E foi ficando por lá. Assim que acabava de almoçar, ou jantar, todos os dias, comodamente instalado numa cadeira de balanço, muito emproado, o negro chamava um dos seus criados:
- Ei, você aí. Me dê o fogo para eu acender o meu cachimbo.
Depois que lhe acendiam o cachimbo, o negro ficava por lá, soltando uma fumaça fedida, cuspindo em todo canto… Era um nojo.
Durante todo o tempo, a princesa vivia muito calma, preparando o enxoval para se casar com o seu príncipe. E ela dizia para si mesma: “Deixe estar, malandro. Você vai ver com quantos paus se faz uma canoa”.
O negro, quando via a princesa, ficava todo assanhado, babando-se, e colocava os dois olhões brancos em cima dela, que até dava medo. O rei e a rainha, quase morrendo de tristeza, assim mesmo iam preparando tudo para o casamento, que já estava perto.
Na véspera do casório, na hora do jantar, quando todos estavam sentados à mesa, bateram palmas na escadaria do palácio. O criado foi ver quem era. E voltou bem rápido, dizendo que era um príncipe que queria falar com sua majestade.

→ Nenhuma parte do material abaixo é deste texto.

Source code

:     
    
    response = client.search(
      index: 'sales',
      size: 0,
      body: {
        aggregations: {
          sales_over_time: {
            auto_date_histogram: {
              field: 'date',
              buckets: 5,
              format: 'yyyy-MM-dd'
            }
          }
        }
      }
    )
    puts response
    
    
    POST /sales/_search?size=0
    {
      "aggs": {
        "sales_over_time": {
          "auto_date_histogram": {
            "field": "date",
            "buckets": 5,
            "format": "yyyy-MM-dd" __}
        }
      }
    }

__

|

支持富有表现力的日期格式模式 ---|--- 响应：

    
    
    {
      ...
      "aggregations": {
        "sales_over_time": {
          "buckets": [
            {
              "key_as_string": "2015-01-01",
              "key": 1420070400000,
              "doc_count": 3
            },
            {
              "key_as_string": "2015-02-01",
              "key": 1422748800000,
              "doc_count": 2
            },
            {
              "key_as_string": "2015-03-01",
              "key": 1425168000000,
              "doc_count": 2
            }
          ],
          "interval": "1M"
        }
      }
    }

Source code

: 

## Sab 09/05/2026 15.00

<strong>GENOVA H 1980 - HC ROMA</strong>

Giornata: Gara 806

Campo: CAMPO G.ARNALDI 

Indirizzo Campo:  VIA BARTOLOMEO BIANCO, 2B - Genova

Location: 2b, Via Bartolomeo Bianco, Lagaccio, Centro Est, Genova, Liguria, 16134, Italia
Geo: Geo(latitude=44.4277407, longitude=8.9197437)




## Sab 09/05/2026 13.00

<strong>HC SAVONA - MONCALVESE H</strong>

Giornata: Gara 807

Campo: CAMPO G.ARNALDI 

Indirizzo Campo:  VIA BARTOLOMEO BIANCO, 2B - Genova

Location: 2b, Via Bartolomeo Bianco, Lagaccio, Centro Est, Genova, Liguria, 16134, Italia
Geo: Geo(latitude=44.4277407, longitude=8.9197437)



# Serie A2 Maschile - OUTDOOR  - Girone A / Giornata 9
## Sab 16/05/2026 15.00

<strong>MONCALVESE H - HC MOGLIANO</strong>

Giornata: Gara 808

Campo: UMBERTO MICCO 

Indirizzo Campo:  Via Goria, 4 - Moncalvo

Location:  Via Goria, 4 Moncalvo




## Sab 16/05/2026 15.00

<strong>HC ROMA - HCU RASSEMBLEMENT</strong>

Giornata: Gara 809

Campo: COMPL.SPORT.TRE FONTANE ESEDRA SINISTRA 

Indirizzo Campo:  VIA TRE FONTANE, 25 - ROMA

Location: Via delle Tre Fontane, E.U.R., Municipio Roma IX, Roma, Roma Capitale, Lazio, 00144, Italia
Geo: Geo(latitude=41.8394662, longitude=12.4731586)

O rei, imediatamente, mandou que o fizesse entrar.
Foi aí que apareceu um moço formoso ricamente vestido. Ao entrar, fez reverência ao rei, à rainha, à princesa. E cumprimentou todos os cortesões. Depois, explicou que estava ali, para mostrar a todos algo que tinha consigo. Ao mesmo tempo, pediu licença ao rei, para fazer uma pergunta à princesa. O rei, então, concedeu a licença pedida. E o príncipe aproximou-se da princesa e lhe disse:
- Senhora princesa, posso lhe perguntar onde está o objeto que lhe dei, no lugar onde se costumava botar as pessoas que serviam de alimento para a serpente?
O negro, que também estava ali jantando, ficou cor de cinza, ao ouvir tais palavras. A princesa, imediatamente, enfiou a mão ao seio e tirou o anel, que apresentou ao príncipe. O negro, a essa altura, aflitíssimo, não sabia mais o que fazer. Então, o príncipe contou ao rei tudo o que acontecera. Ao terminar de contar, o príncipe enfiou a mão no bolso e tirou as sete pontas da língua da serpente. Quando acabou, pediu a princesa em casamento.
A essa altura, procuraram o negro. Não o encontraram. Ele voara pelas escadas abaixo, quando todos estavam distraídos, escutando o príncipe. E ele se escondera no chiqueiro.
Todos os que estavam na sala ficaram muito contentes, pois gostavam muito da princesa, que era bondosa e bonita. Bateram muitas palmas e abraçaram o príncipe. O rei e a rainha não cabiam em si de tanta alegria. A princesa, então, nem se fala.
Foi aí que começou a verdadeira festa do casamento. Quando acabaram as palmas e os vivas, a princesa contou o que vira o negro fazer, ao encontrar a serpente já morta. E o rei, num instante, ficou todo furioso. Mandou agarrar o negro e enforcá-lo.
O casamento do príncipe e da princesa teve uma festa tão grande, mas tão grande, que durou um mês inteiro.